Hampton, Fred

Hampton, Fred (1948-1969), was an African American civil rights activist and a leader of the Black Panther Party. This radical organization endorsed militant tactics to protect Black Americans from brutal treatment at the hands of police officers and others. The group also came to embrace Marxist socialism, because it considered the mistreatment of Black people to be inseparably linked to capitalism. Hampton was killed in a police raid at the age of 21.
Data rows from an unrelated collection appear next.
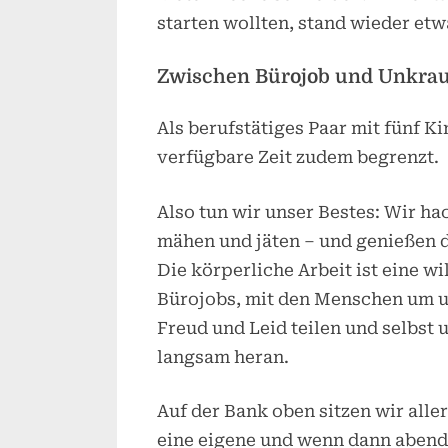
starten wollten, stand wieder etw
Zwischen Bürojob und Unkrau
Als berufstätiges Paar mit fünf K
verfügbare Zeit zudem begrenzt.
Also tun wir unser Bestes: Wir h
mähen und jäten – und genießen d
Die körperliche Arbeit ist eine
Bürojobs, mit den Menschen um u
Freud und Leid teilen und selbst
langsam heran.
Auf der Bank oben sitzen wir alle
eine eigene und wenn dann abend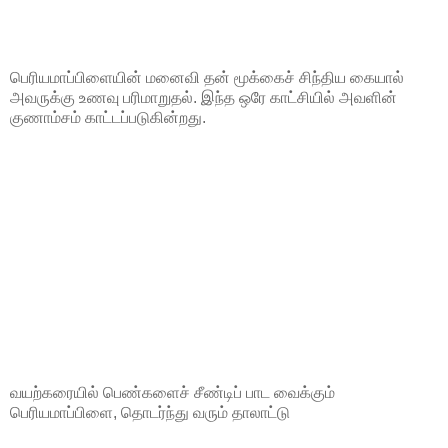
பெரியமாப்பிளையின் மனைவி தன் மூக்கைச் சிந்திய கையால்
அவருக்கு உணவு பரிமாறுதல். இந்த ஒரே காட்சியில் அவளின்
குணாம்சம் காட்டப்படுகின்றது.
வயற்கரையில் பெண்களைச் சீண்டிப் பாட வைக்கும்
பெரியமாப்பிளை, தொடர்ந்து வரும் தாலாட்டு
Frederick Allen Hampton was born in Chicago, Illinois, on Aug. 30, 1948. He grew up in the Chicago suburb of Maywood. He graduated from Proviso East High School in 1966. In high school, Hampton showed a talent for leadership and community organization. He led the school’s interracial council and protested the exclusion of Black candidates for homecoming queen. He persuaded Proviso East to hire more Black administrators and teachers. He also pushed Maywood to reform unjust policing practices and to establish a racially integrated swimming pool and recreation center. Hampton studied law at Triton College in River Grove, Illinois.

Hampton founded a local youth section of the National Association for the Advancement of Colored People (NAACP). Although Hampton respected the work of the American civil rights leader Martin Luther King, Jr., he rejected King’s nonviolent philosophy. Instead, he favored the armed self-defense promoted by the American civil rights leader Malcolm X and others.
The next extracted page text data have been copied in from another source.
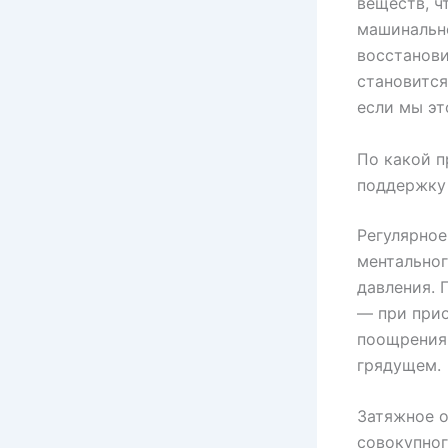
веществ, ч
машинально
восстанови
становится
если мы эт
По какой п
поддержку
Регулярное
ментальног
давления. 
— при прио
поощрения,
грядущем.
Затяжное 
совокупно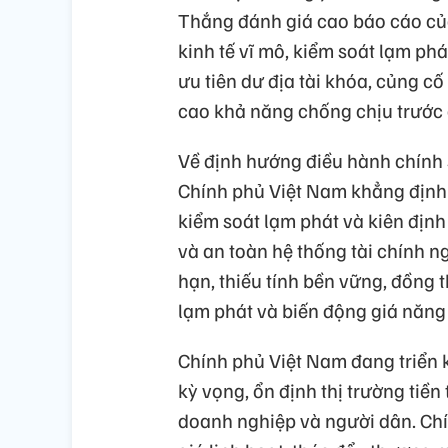
Thắng đánh giá cao báo cáo của
kinh tế vĩ mô, kiểm soát lạm phá
ưu tiên dư địa tài khóa, củng c
cao khả năng chống chịu trước 
Về định hướng điều hành chính 
Chính phủ Việt Nam khẳng định 
kiểm soát lạm phát và kiên định
và an toàn hệ thống tài chính 
hạn, thiếu tính bền vững, đồng 
lạm phát và biến động giá năng
Chính phủ Việt Nam đang triển 
kỳ vọng, ổn định thị trường tiền 
doanh nghiệp và người dân. Chí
In 1968, Hampton and the American activist Bobby Rush founded the Illinois chapter of the Black Panther Party, and Hampton became chairman of the group. The group advocated violent resistance against racism, police brutality, and capitalism. Under Hampton’s leadership, the chapter established a free medical clinic and a breakfast program for schoolchildren. Hampton also negotiated a ceasefire among Black, Latino, and white street gangs. However, the Black Panthers’ embrace of socialism and violent confrontations with the police attracted the attention of law enforcement, including the Federal Bureau of Investigation (FBI). William O’Neal, an FBI informant, infiltrated the chapter and became Hampton’s chief of security.
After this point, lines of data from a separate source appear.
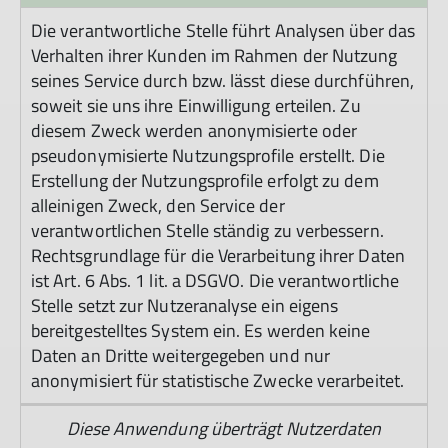
Die verantwortliche Stelle führt Analysen über das
Verhalten ihrer Kunden im Rahmen der Nutzung
seines Service durch bzw. lässt diese durchführen,
soweit sie uns ihre Einwilligung erteilen. Zu
diesem Zweck werden anonymisierte oder
pseudonymisierte Nutzungsprofile erstellt. Die
Erstellung der Nutzungsprofile erfolgt zu dem
alleinigen Zweck, den Service der
verantwortlichen Stelle ständig zu verbessern.
Rechtsgrundlage für die Verarbeitung ihrer Daten
ist Art. 6 Abs. 1 lit. a DSGVO. Die verantwortliche
Stelle setzt zur Nutzeranalyse ein eigens
bereitgestelltes System ein. Es werden keine
Daten an Dritte weitergegeben und nur
anonymisiert für statistische Zwecke verarbeitet.
Diese Anwendung überträgt Nutzerdaten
On Dec. 4, 1969, police officers raided the headquarters of the Illinois Black Panthers. Hampton and the American activist Mark Clark were shot and killed in the raid. Officials initially claimed that the deaths occurred in a lengthy gun battle between the Panthers and the police. However, ballistics (bullet) evidence recovered at the scene revealed that the police had fired nearly 100 shots, and the Panthers had fired just one. Charges of attempted murder against several Panthers arrested in the raid were dropped. Later evidence showed that Hampton personally had been targeted, probably with O’Neal’s assistance. The raid’s planners had a detailed map of the headquarters that showed where Hampton slept. Hampton was shot in bed, and there was evidence that he had been drugged. His story was dramatized in the motion picture Judas and the Black Messiah (2021).